Jenny’s fourth daughter was becoming a little out of sorts because Jenny was not finding enough time to mind her children. This daughter had actually been adding up the hours that Jenny was spending with the others and becoming quite jealous. Jenny had explained to her that she would try and be equal about her time, but this became very difficult with so many grandkids, and so much driving. There was obviously a rift starting to appear in their relationship. The fifth daughter was only asking occasionally and seemed a bit distant.

Petrol costs were becoming larger as she drove from house to house and Jenny did not like to mention these costs to the daughters, as she did not want to appear as though she could not afford it.  She continued to drive from house to house trying to please her family.

Then along came Christmas Dinner. At Christmas Dinner when you have everyone together often the comments start coming out when people are not happy with something.  By the time the dinner was getting started, Jenny found babysitting had become the topic of conversation. They were actually all arguing over baby-sitting hours and her time. One daughter commented that the other had had 30 hours babysitting in the last three weeks, where the other daughter commented she had only had seven hours. One daughter complained she had not had a chance to get babysitting cause Jenny was so busy. Jenny was actually amazed how much a record the different daughters were keeping of her babysitting hours at each place.

Something had to be done about the problem, so she sat them all down and told them she was no longer going to do regular babysitting.  Jenny wanted to enjoy all her grandchildren, but needed to stop the conflict in the family. She decided to stay at home and get on with her life.  All the time she I had spent worrying about keeping the peace and keeping the babysitting equal, nobody had been visiting her for herself to see how she was… They were too busy.

With these new rules my mind Jenny offered to babysit anytime if they brought the kids over to her house. She was no longer going to spend her life at everyone else’s convenience. They had to make the effort to come and see her. They had to take the time to care rather than use her for her services.
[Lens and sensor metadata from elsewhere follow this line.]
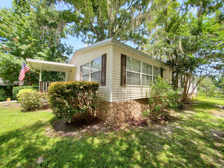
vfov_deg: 89.9
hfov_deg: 106.2
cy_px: 84
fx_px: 84
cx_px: 112
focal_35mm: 13
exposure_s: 1/203
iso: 50
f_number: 2.2
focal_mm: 1.8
She was surprised when the first daughter turned up at her home and brought the kids over for afternoon tea. It was a lovely occasion with no pressure.  Slowly they all fitted in times to bring the grandchildren for regular visits. In fact, more time was spent enjoying each others time as a family and the daughters all often ended up coming over together so the kids could play. Life actually became a lot easier after the changes, and the family was no longer arguing.

 

Do you babysit for your family? How do you manage your time between families?